Minervas Blick fiel auf seine blutverschmierten Hände.
 

„Sie erkälten sich, wenn Sie hier oben bleiben.“, sagte sie.
 

„Was wollen Sie eigentlich von mir?“, fragte Severus.
 

„Ich wollte sehen wie es Ihnen geht. Ohne Hintergedanken.“
 

„Ich hab so was schon öfter gemacht.“
 

„Es wird aber nicht leichter.“, sagte Minerva.
 

„Nein, wird es nicht.“, entgegnete Severus. „Wussten Sie, dass ich während meiner Zeit in der Commonwealth-Armee Feldsanitäter war?“
 

Minerva schüttelte still den Kopf.
 

„Keine Sorge, ich hab schon viel schlimmeres gesehen.“
 

„Darum geht es nicht.“, sagte Minerva.
 

„Ach nein?“
 

„Sie funktionieren wie eine Maschine, Severus, aber irgendwo da drin ist auch ein Mensch, der gerade fast einen Freund verloren hätte.“
 

Severus sagte nichts, sondern besah das getrocknete Blut unter seinen Fingernägeln.
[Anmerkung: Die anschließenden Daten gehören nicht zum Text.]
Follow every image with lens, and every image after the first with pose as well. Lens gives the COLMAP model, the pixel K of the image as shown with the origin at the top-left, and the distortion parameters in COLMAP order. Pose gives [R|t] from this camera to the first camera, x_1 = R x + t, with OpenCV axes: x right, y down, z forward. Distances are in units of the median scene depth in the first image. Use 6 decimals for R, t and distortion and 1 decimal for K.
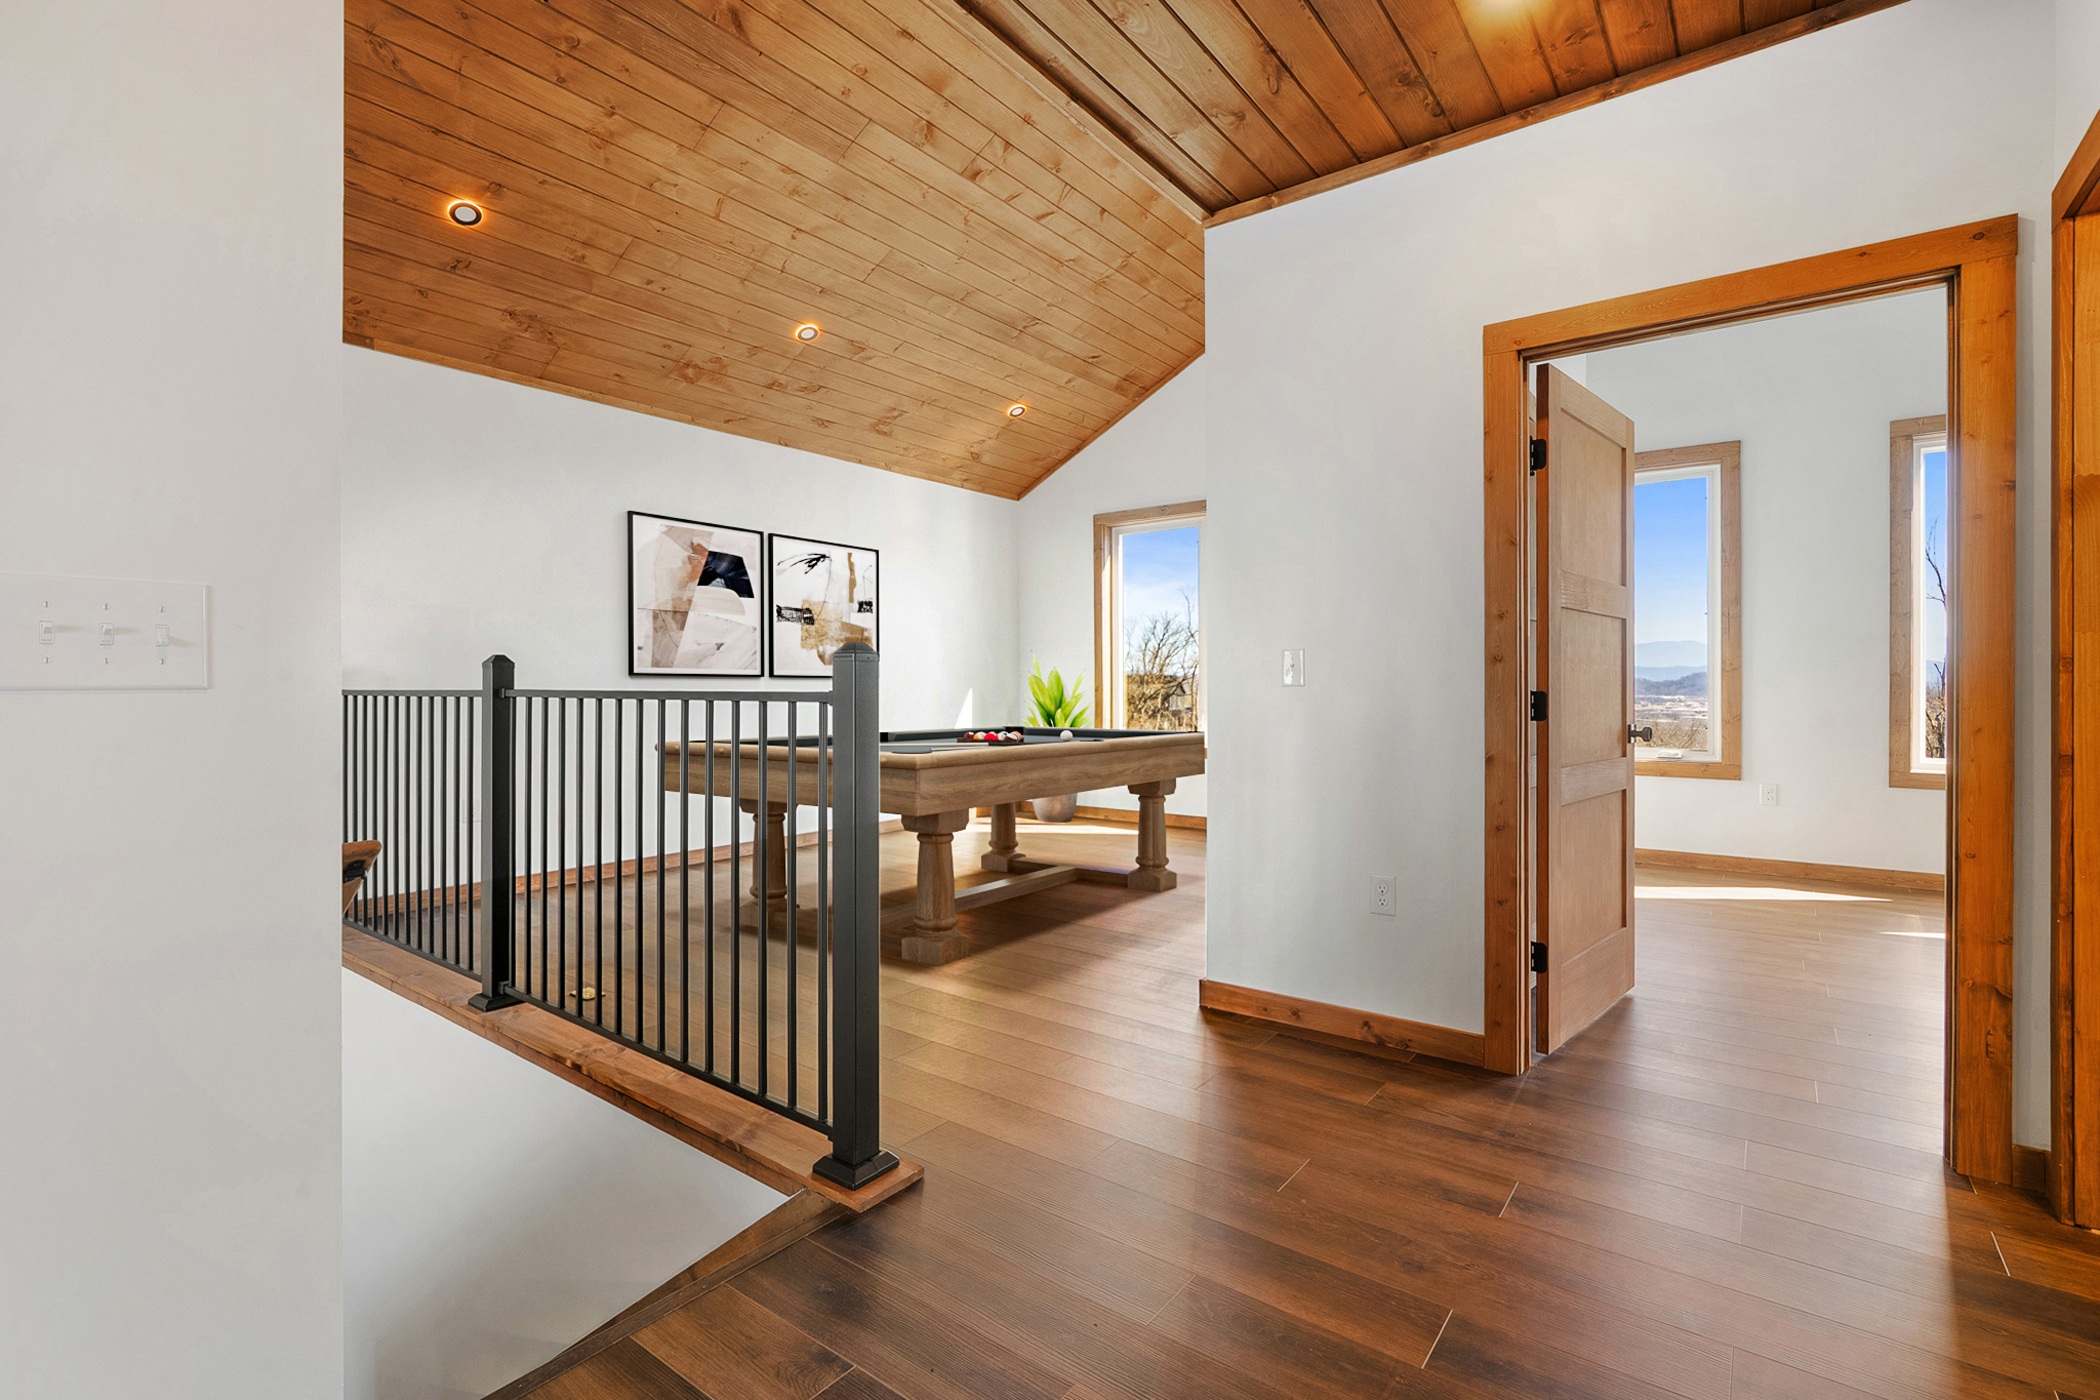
lens RADIAL K [[953.5, 0, 1042.5], [0, 953.5, 689.1], [0, 0, 1]] dist [-0.003177, -0.000834]
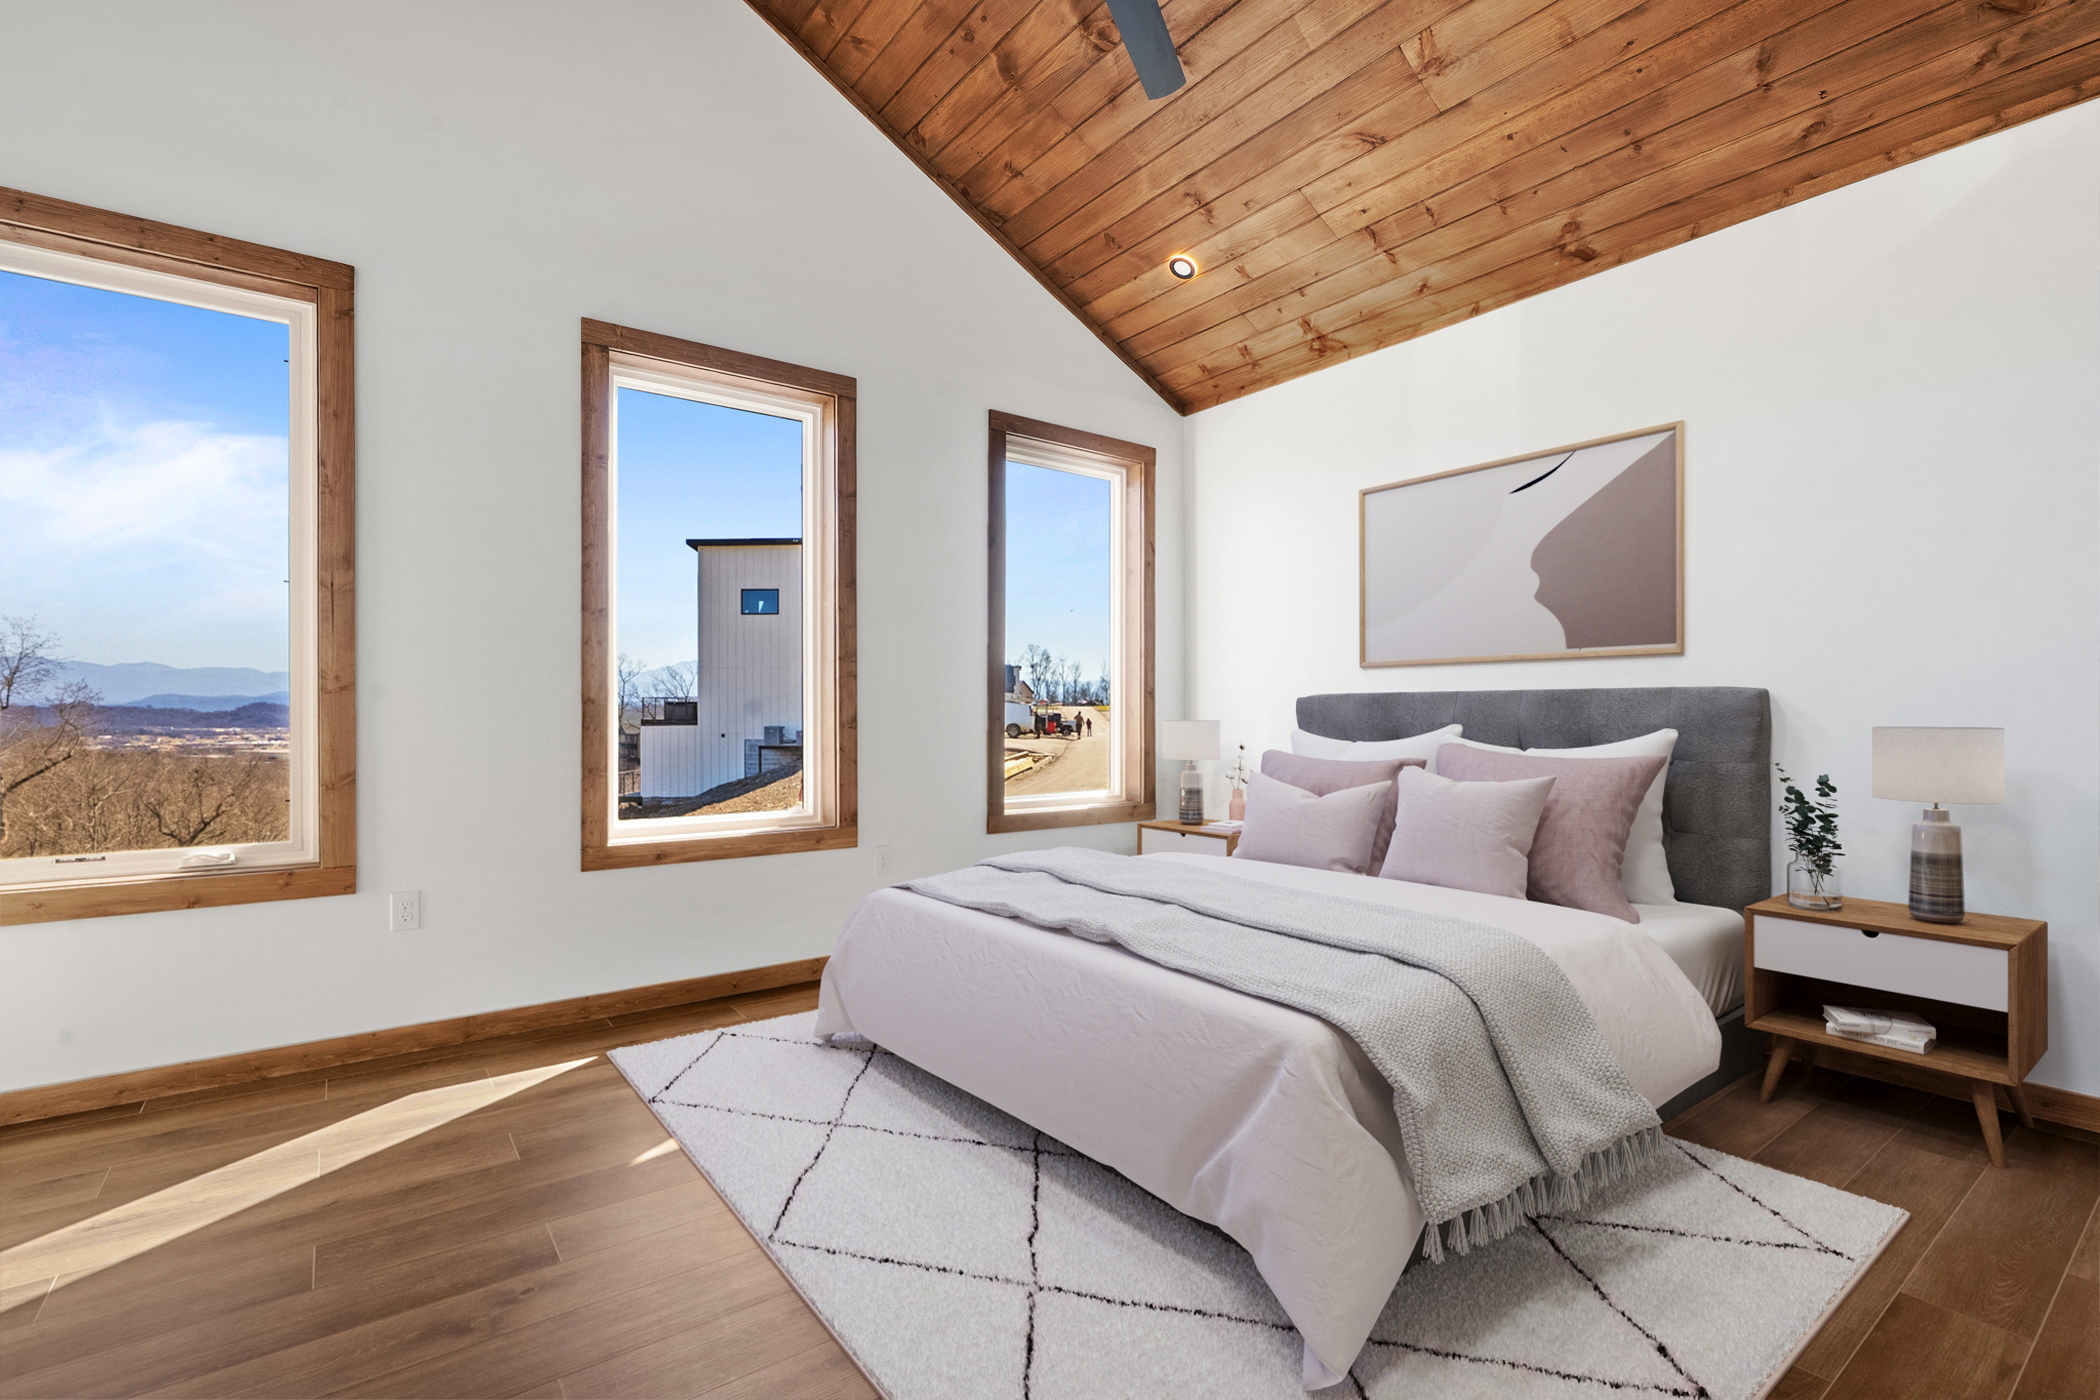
lens RADIAL K [[953.5, 0, 1041.3], [0, 953.5, 709.7], [0, 0, 1]] dist [-0.003177, -0.000834]
pose [[0.274037, 0.003576, 0.961712, 0.312755], [0.006639, 0.999962, -0.005610, -0.003252], [-0.961696, 0.007922, 0.274003, 0.465779]]
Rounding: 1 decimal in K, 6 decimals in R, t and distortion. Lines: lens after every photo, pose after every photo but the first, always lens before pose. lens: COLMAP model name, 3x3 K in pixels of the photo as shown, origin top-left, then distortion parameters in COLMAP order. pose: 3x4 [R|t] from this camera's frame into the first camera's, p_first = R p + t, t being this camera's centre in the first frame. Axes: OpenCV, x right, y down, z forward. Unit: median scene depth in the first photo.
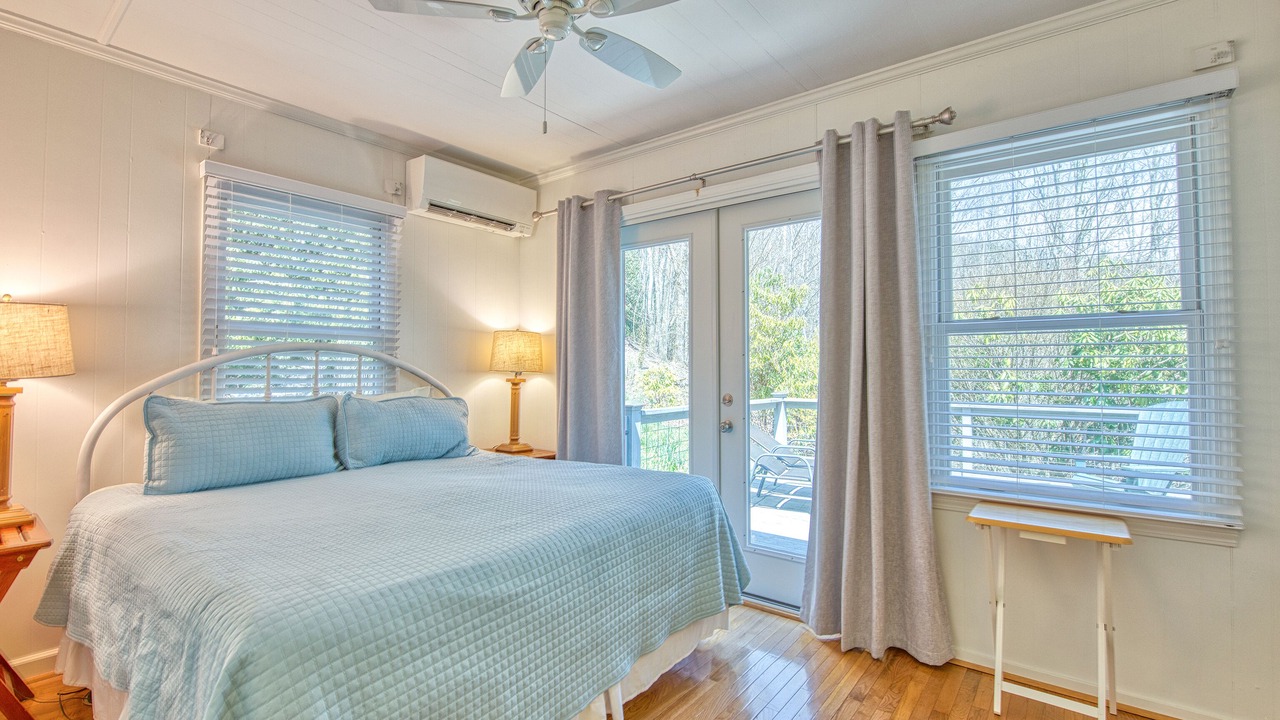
lens RADIAL K [[554.8, 0, 640.7], [0, 554.8, 355.6], [0, 0, 1]] dist [-0.013893, -0.000065]
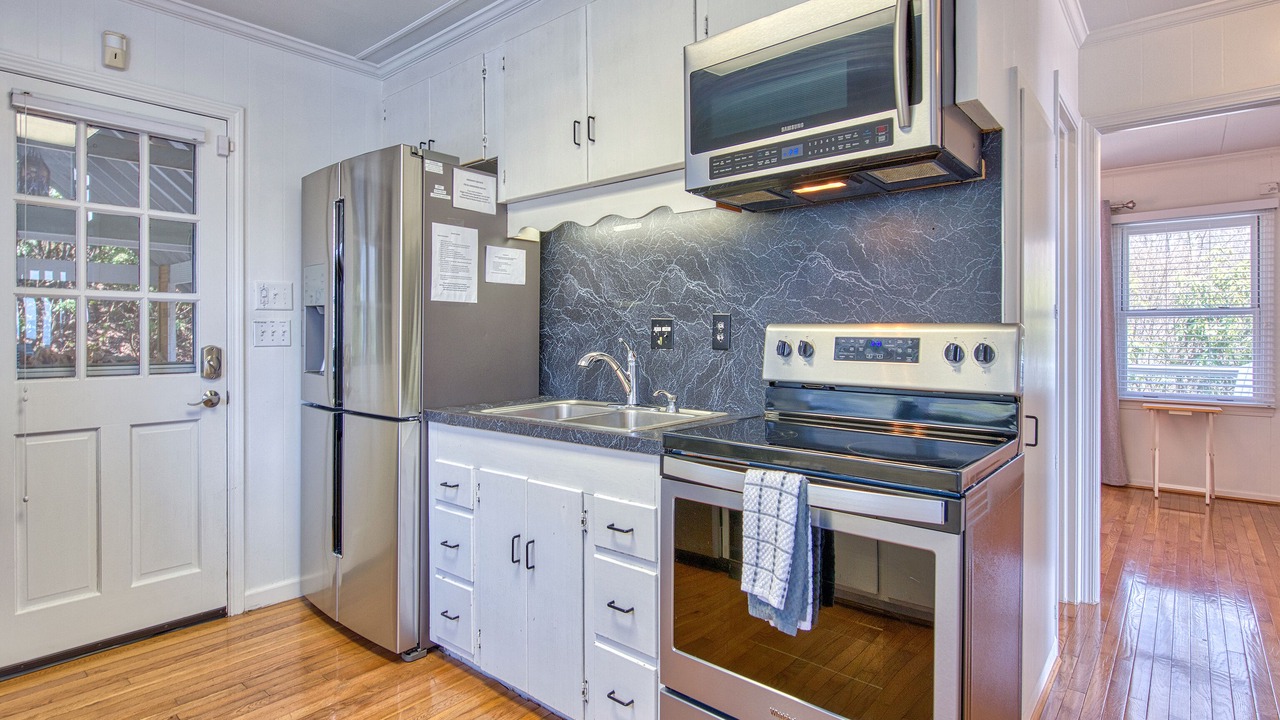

Arthur war kein Freund im engeren Sinne, aber ja, er hatte ihn fast verloren und es war noch lange nicht vorbei.
 

„Niemand kann sagen, ob er diese Nacht übersteht, Minerva. Naginis Bisse sind in der Regel tödlich.“, entgegnete er ihr. „Und wissen Sie, es ist egal, weil Dumbledore jeden von uns ohne zu zögern opfern wird. So wie er Potter und Arthur geopfert hat. So wird er mich opfern und Sie auch. Wir sind alle nur Schachfiguren.“
 

Severus erhob und ging an Minerva vorbei nach unten. Im Badezimmer schrubbte er sich das Blut von den Händen. Er war nicht wütend auf sie. Minerva war von allen immer diejenige gewesen, die es am ehesten interessierte, was mit Severus war. Nicht nur aus Eigennutz, sondern auch weil sie ihn in irgendeiner Form schätzte.